(Records from a collection)
**********

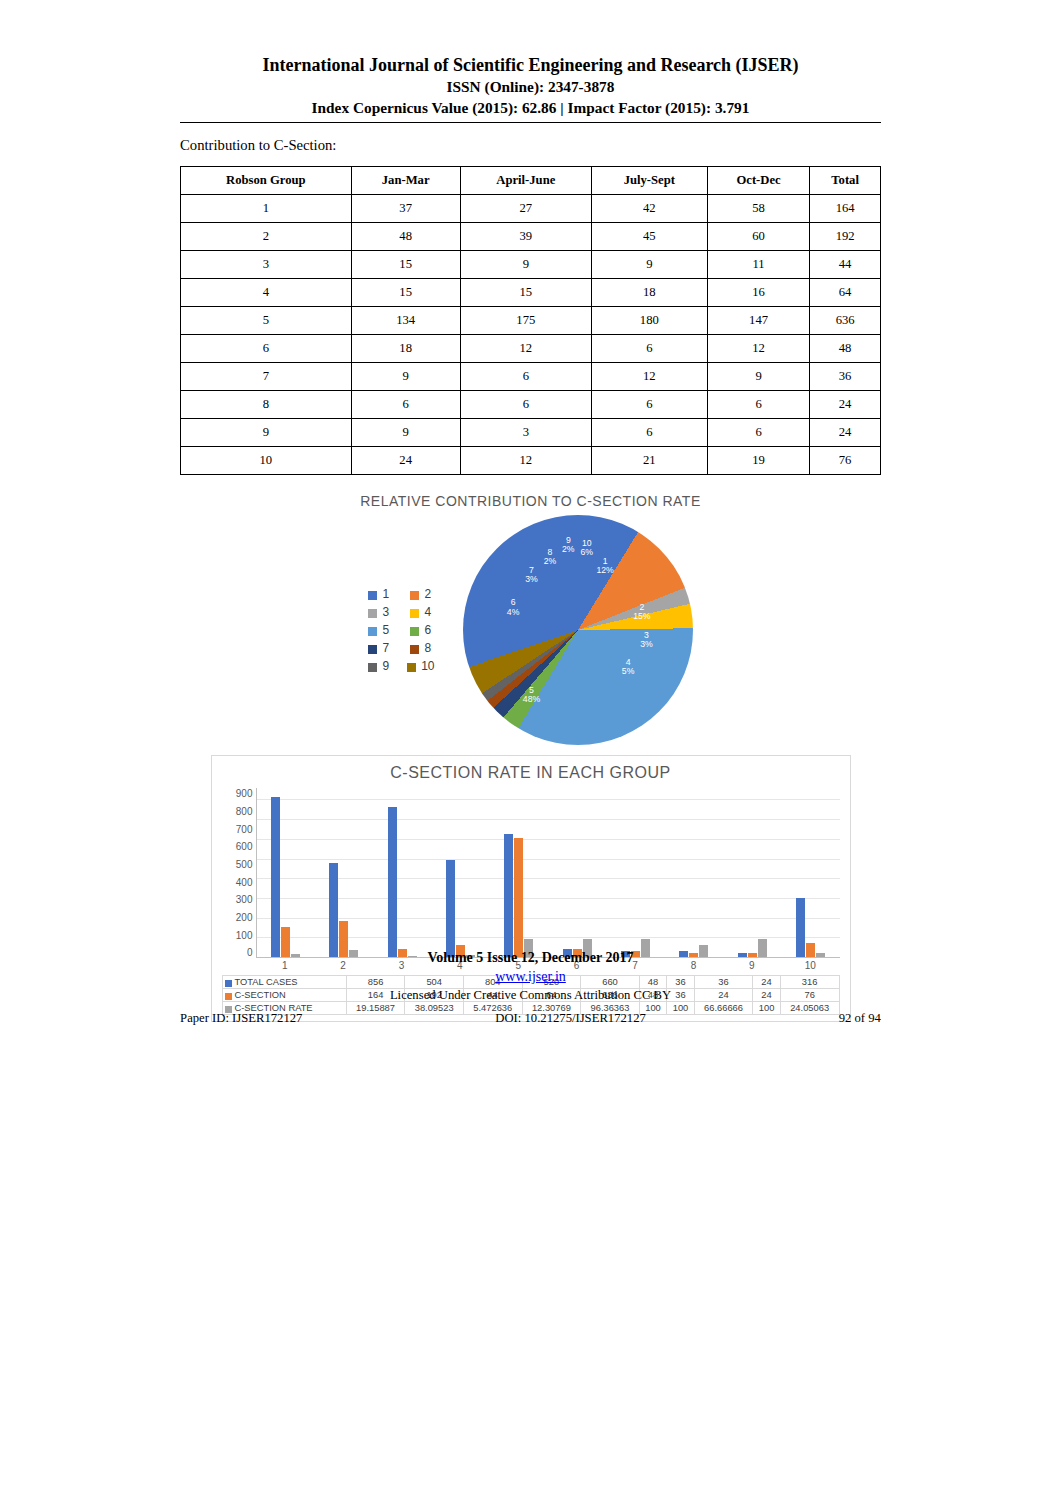International Journal of Scientific Engineering and Research (IJSER)
ISSN (Online): 2347-3878
Index Copernicus Value (2015): 62.86 | Impact Factor (2015): 3.791
Contribution to C-Section:
| Robson Group | Jan-Mar | April-June | July-Sept | Oct-Dec | Total |
| --- | --- | --- | --- | --- | --- |
| 1 | 37 | 27 | 42 | 58 | 164 |
| 2 | 48 | 39 | 45 | 60 | 192 |
| 3 | 15 | 9 | 9 | 11 | 44 |
| 4 | 15 | 15 | 18 | 16 | 64 |
| 5 | 134 | 175 | 180 | 147 | 636 |
| 6 | 18 | 12 | 6 | 12 | 48 |
| 7 | 9 | 6 | 12 | 9 | 36 |
| 8 | 6 | 6 | 6 | 6 | 24 |
| 9 | 9 | 3 | 6 | 6 | 24 |
| 10 | 24 | 12 | 21 | 19 | 76 |
RELATIVE CONTRIBUTION TO C-SECTION RATE
1
2
3
4
5
6
7
8
9
10
1
12% 2
15% 3
3% 4
5% 5
48% 6
4% 7
3% 8
2% 9
2% 10
6%
C-SECTION RATE IN EACH GROUP
900
800
700
600
500
400
300
200
100
0
12345 678910
| TOTAL CASES | 856 | 504 | 804 | 520 | 660 | 48 | 36 | 36 | 24 | 316 |
| C-SECTION | 164 | 192 | 44 | 64 | 636 | 48 | 36 | 24 | 24 | 76 |
| C-SECTION RATE | 19.15887 | 38.09523 | 5.472636 | 12.30769 | 96.36363 | 100 | 100 | 66.66666 | 100 | 24.05063 |
Volume 5 Issue 12, December 2017
www.ijser.in
Licensed Under Creative Commons Attribution CC BY
Paper ID: IJSER172127
DOI: 10.21275/IJSER172127
92 of 94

**********

> [Instructions for the task] The required output is every line of the data above, set down exactly and stripped of pictures.

> [Solution]
International Journal of Scientific Engineering and Research (IJSER)
ISSN (Online): 2347-3878
Index Copernicus Value (2015): 62.86 | Impact Factor (2015): 3.791
Contribution to C-Section:
| Robson Group | Jan-Mar | April-June | July-Sept | Oct-Dec | Total |
| --- | --- | --- | --- | --- | --- |
| 1 | 37 | 27 | 42 | 58 | 164 |
| 2 | 48 | 39 | 45 | 60 | 192 |
| 3 | 15 | 9 | 9 | 11 | 44 |
| 4 | 15 | 15 | 18 | 16 | 64 |
| 5 | 134 | 175 | 180 | 147 | 636 |
| 6 | 18 | 12 | 6 | 12 | 48 |
| 7 | 9 | 6 | 12 | 9 | 36 |
| 8 | 6 | 6 | 6 | 6 | 24 |
| 9 | 9 | 3 | 6 | 6 | 24 |
| 10 | 24 | 12 | 21 | 19 | 76 |
RELATIVE CONTRIBUTION TO C-SECTION RATE
1
2
3
4
5
6
7
8
9
10
1
12% 2
15% 3
3% 4
5% 5
48% 6
4% 7
3% 8
2% 9
2% 10
6%
C-SECTION RATE IN EACH GROUP
900
800
700
600
500
400
300
200
100
0
12345 678910
| TOTAL CASES | 856 | 504 | 804 | 520 | 660 | 48 | 36 | 36 | 24 | 316 |
| C-SECTION | 164 | 192 | 44 | 64 | 636 | 48 | 36 | 24 | 24 | 76 |
| C-SECTION RATE | 19.15887 | 38.09523 | 5.472636 | 12.30769 | 96.36363 | 100 | 100 | 66.66666 | 100 | 24.05063 |
Volume 5 Issue 12, December 2017
www.ijser.in
Licensed Under Creative Commons Attribution CC BY
Paper ID: IJSER172127
DOI: 10.21275/IJSER172127
92 of 94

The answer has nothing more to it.